Except that the last bit sounds like wishful, rather than new thinking.

So, what's the biggest thing you've read or seen or heard or done, without really doing it properly?

9 comments:

Billy said...

Ignoring the poem saves all the going back and forth. But the index is good.

They should do an edition with the notes on the same page. But I doubt that would be practical.

Annie said...

A James Joyce, I believe it was Finnegan's Wake. I came to a seminar and had to bullshit quite creatively after only having read the first page.

'..the novel his dying father commanded be destroyed' - what a bastard!

Marsha Klein said...

At my freshers' "meet the staff" session, I attempted to engage the professor of Old Norse in a conversation about Icelandic on the strength of having once read a Desmond Bagley novel, which was set in Iceland.

Anonymous said...

Was once meant to write something on Tango by Mrożek and Pharaoh by Bolesław Prus and hadn't read either, though I'd read a page or two about Tango and sat through five minutes of a film-version of Pharaoh. The results were poor.

Keep never making my way through Don Quixote. Will I go to hell?

garfer said...

Not having bigged up on the Classics I always found 'Ulysses' a trial.

These days I am Buck Mulligan's second cousin, twice removed.

expat@large said...

I was sitting with a buddy for drinks and he asked, "Have you read 'Pale Fire'?"

I replied, "I was the shadow of the waxwing, slain
By the false azure of the window pane.
I was the smudge of ashen fluff and I
Lived on, flew on, in the reflected sky.
"

"That'd be a 'Yes' then," he said somewhat non-plussed and sipped his beer.
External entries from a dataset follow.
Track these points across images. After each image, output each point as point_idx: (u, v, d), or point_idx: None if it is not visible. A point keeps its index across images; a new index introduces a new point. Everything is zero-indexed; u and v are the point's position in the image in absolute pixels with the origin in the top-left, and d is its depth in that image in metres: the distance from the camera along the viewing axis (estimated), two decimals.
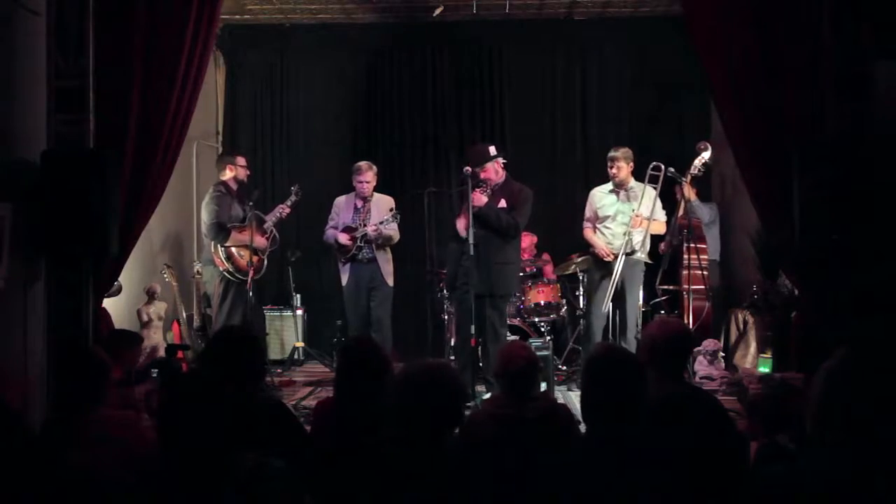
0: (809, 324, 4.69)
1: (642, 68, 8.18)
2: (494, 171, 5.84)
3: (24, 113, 4.45)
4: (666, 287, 6.94)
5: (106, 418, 2.99)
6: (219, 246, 6.38)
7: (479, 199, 5.68)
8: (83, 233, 4.32)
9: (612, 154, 6.29)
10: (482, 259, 5.57)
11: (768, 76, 4.68)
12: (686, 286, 6.61)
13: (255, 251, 6.45)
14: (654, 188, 6.14)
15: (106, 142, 4.70)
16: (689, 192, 6.63)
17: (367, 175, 6.57)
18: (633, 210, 6.08)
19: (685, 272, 6.70)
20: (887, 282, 4.27)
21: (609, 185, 6.32)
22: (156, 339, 6.43)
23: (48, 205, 4.31)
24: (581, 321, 6.79)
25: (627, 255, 6.04)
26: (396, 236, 6.65)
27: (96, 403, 3.02)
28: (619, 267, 6.00)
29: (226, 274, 6.39)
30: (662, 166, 6.16)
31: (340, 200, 6.76)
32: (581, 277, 7.14)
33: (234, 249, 6.40)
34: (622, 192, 6.24)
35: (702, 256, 6.56)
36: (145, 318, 6.49)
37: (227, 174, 6.62)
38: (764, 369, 6.22)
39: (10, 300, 4.26)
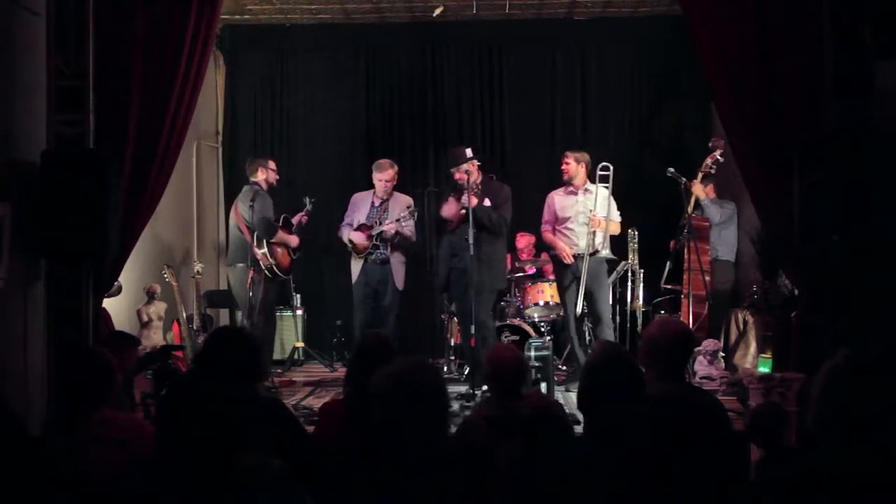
0: (809, 324, 4.68)
1: (642, 68, 8.19)
2: (466, 171, 5.88)
3: (24, 113, 4.45)
4: (669, 287, 6.95)
5: (107, 419, 2.99)
6: (264, 241, 6.36)
7: (471, 200, 5.77)
8: (83, 233, 4.32)
9: (566, 152, 6.43)
10: (474, 257, 5.71)
11: (768, 76, 4.68)
12: (686, 287, 6.61)
13: (288, 250, 6.52)
14: (606, 188, 6.26)
15: (106, 142, 4.70)
16: (699, 190, 6.64)
17: (389, 173, 6.50)
18: (591, 210, 6.17)
19: (685, 273, 6.70)
20: (887, 282, 4.27)
21: (564, 188, 6.41)
22: (156, 339, 6.42)
23: (48, 205, 4.31)
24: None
25: (591, 255, 6.13)
26: (413, 236, 6.62)
27: (98, 404, 3.02)
28: (585, 267, 6.09)
29: (267, 273, 6.38)
30: (611, 166, 6.28)
31: (357, 197, 6.69)
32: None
33: (276, 246, 6.43)
34: (579, 193, 6.30)
35: (703, 258, 6.55)
36: (145, 318, 6.49)
37: (259, 176, 6.56)
38: (764, 369, 6.21)
39: (10, 300, 4.27)
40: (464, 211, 5.76)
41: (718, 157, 6.44)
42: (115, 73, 4.73)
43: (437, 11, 7.59)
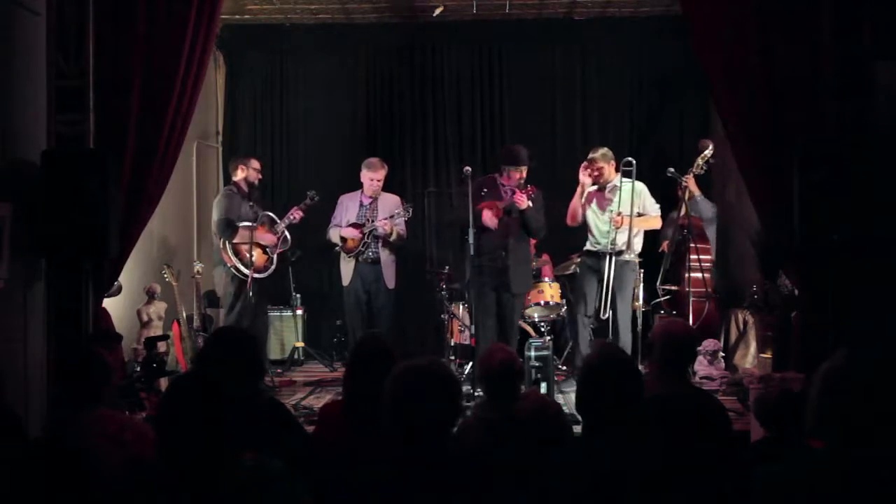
0: (809, 324, 4.68)
1: (642, 68, 8.19)
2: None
3: (24, 113, 4.45)
4: (667, 287, 6.94)
5: (105, 418, 2.98)
6: (227, 242, 6.38)
7: (523, 201, 5.83)
8: (83, 233, 4.32)
9: (592, 157, 6.22)
10: (513, 258, 5.86)
11: (768, 76, 4.68)
12: (686, 286, 6.61)
13: (263, 249, 6.46)
14: (629, 182, 6.14)
15: (106, 142, 4.70)
16: (693, 187, 6.68)
17: (380, 173, 6.56)
18: (611, 210, 6.07)
19: (685, 272, 6.70)
20: (887, 282, 4.27)
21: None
22: None
23: (48, 205, 4.31)
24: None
25: (615, 255, 6.04)
26: (406, 233, 6.62)
27: (96, 404, 3.02)
28: (609, 267, 6.01)
29: (234, 271, 6.39)
30: (634, 161, 6.12)
31: (345, 198, 6.75)
32: None
33: (242, 246, 6.40)
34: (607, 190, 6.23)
35: (703, 256, 6.56)
36: (145, 318, 6.48)
37: (239, 175, 6.62)
38: None
39: (10, 300, 4.27)
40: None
41: (710, 159, 6.46)
42: (115, 73, 4.74)
43: (437, 11, 7.59)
Truth is, I had read it 30 years ago, loved it, and had memorised the the opening lines, just in case someone in the future had the nerve to ask me if I had read 'Pale Fire'.

A 30 year old parlor trick had finally paid off.

I only skipped the last 2130 pages of 'Remembrance of Things Past'. Most people skip the last 3000 pages.

expat@large said...

Opening lines of the poem I mean.

The poem is funny actually and worth slogging through. It contains an excellent p*ss-take on near-death experiences.

Tim F said...

Or a hypertext version, Billy, like this Waste Land site, which has notes on the notes.

There are proper academic Joyce specialists who've dismissed FW as unreadable, Annie. I'm amazed you had to do it at undergrad level. I gave up after about six pages.

Nice one, Marsha. At my equivalent session, I told a tutor that one of the set texts was quite enjoyable, but the notes weren't very helpful. Guess who'd written those...

Relying on the film isn't cheating, Pleite, it's intertextual. Remember that.

Plump and stately, Garfer.

Hi, Expat: Yes, it is funny, but it loses something without the commentary. Which is why Billy's notion of simultaneous notes seems to be a good one.

Dick Headley said...

It's not just Martin Amis you know. I've had a few good swoons over that book myself.